RECORDS FOR THIS TASK below:
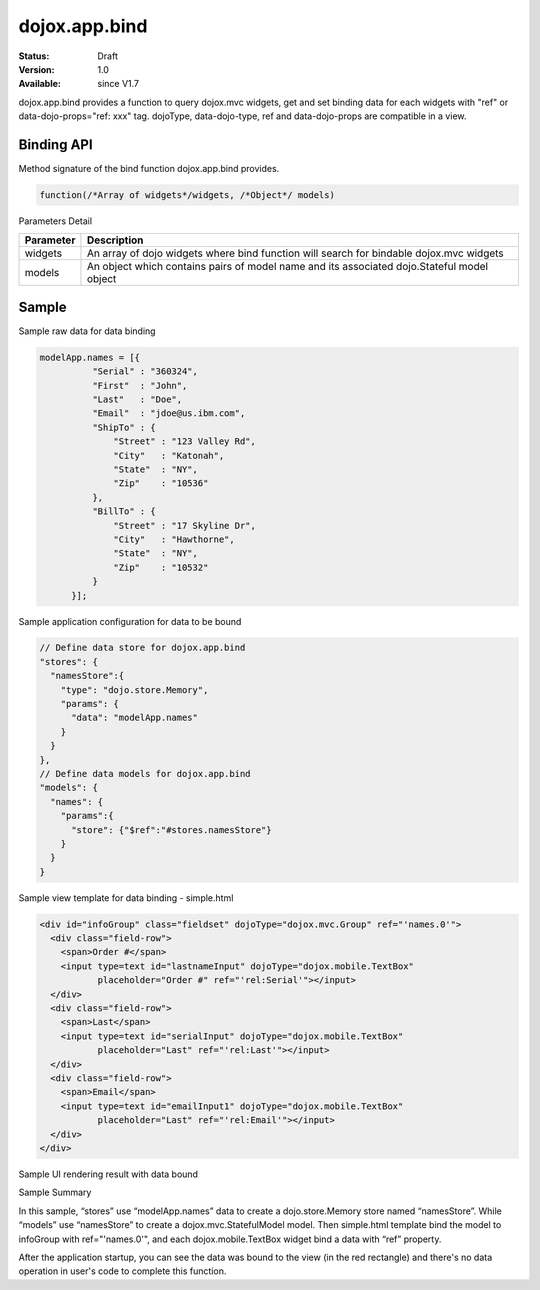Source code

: .. _dojox/app/bind:

dojox.app.bind
==============

:Status: Draft
:Version: 1.0
:Available: since V1.7

dojox.app.bind provides a function to query dojox.mvc widgets, get and set binding data for each widgets with "ref" or data-dojo-props="ref: xxx" tag. dojoType, data-dojo-type, ref and data-dojo-props are compatible in a view.

==============
Binding API
==============

Method signature of the bind function dojox.app.bind provides.

.. code-block :: javascript

  function(/*Array of widgets*/widgets, /*Object*/ models)

Parameters Detail

+----------------------+---------------------------------------------+
|**Parameter**         |**Description**                              |
+----------------------+---------------------------------------------+
| widgets              |An array of dojo widgets where bind function |
|                      |will search for bindable dojox.mvc widgets   |
+----------------------+---------------------------------------------+
| models               |An object which contains pairs of model name |
|                      |and its associated dojo.Stateful model object|
+----------------------+---------------------------------------------+

=============
Sample
=============

Sample raw data for data binding

.. code-block :: javascript

  modelApp.names = [{
            "Serial" : "360324",
            "First"  : "John",
            "Last"   : "Doe",
            "Email"  : "jdoe@us.ibm.com",
            "ShipTo" : {
                "Street" : "123 Valley Rd",
                "City"   : "Katonah",
                "State"  : "NY",
                "Zip"    : "10536"
            },
            "BillTo" : {
                "Street" : "17 Skyline Dr",
                "City"   : "Hawthorne",
                "State"  : "NY",
                "Zip"    : "10532"
            }
        }];

Sample application configuration for data to be bound

.. code-block :: javascript

  // Define data store for dojox.app.bind
  "stores": {
    "namesStore":{
      "type": "dojo.store.Memory",
      "params": {
        "data": "modelApp.names"
      }
    }
  },
  // Define data models for dojox.app.bind
  "models": {
    "names": {
      "params":{
        "store": {"$ref":"#stores.namesStore"}
      }
    }
  }

Sample view template for data binding - simple.html

.. code-block :: html

  <div id="infoGroup" class="fieldset" dojoType="dojox.mvc.Group" ref="'names.0'">
    <div class="field-row">
      <span>Order #</span>
      <input type=text id="lastnameInput" dojoType="dojox.mobile.TextBox"
             placeholder="Order #" ref="'rel:Serial'"></input>
    </div>
    <div class="field-row">
      <span>Last</span>
      <input type=text id="serialInput" dojoType="dojox.mobile.TextBox"
             placeholder="Last" ref="'rel:Last'"></input>
    </div>
    <div class="field-row">
      <span>Email</span>
      <input type=text id="emailInput1" dojoType="dojox.mobile.TextBox"
             placeholder="Last" ref="'rel:Email'"></input>
    </div>
  </div>

Sample UI rendering result with data bound

.. image :: /pic1.png

Sample Summary

In this sample, “stores” use “modelApp.names” data to create a  dojo.store.Memory store  named “namesStore”. While “models” use “namesStore” to create a dojox.mvc.StatefulModel model. Then simple.html template bind the model to  infoGroup with ref="'names.0'", and each  dojox.mobile.TextBox widget bind a data with “ref” property.

After the application startup, you can see the data was bound to the view (in the red rectangle) and there's no data operation in user's code to complete this function.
End of RECORDS FOR THIS TASK.
REQUEST: Reproduce every line of the records containing the string "function".

REPLY:
dojox.app.bind provides a function to query dojox.mvc widgets, get and set binding data for each widgets with "ref" or data-dojo-props="ref: xxx" tag. dojoType, data-dojo-type, ref and data-dojo-props are compatible in a view.
Method signature of the bind function dojox.app.bind provides.
  function(/*Array of widgets*/widgets, /*Object*/ models)
| widgets              |An array of dojo widgets where bind function |
After the application startup, you can see the data was bound to the view (in the red rectangle) and there's no data operation in user's code to complete this function.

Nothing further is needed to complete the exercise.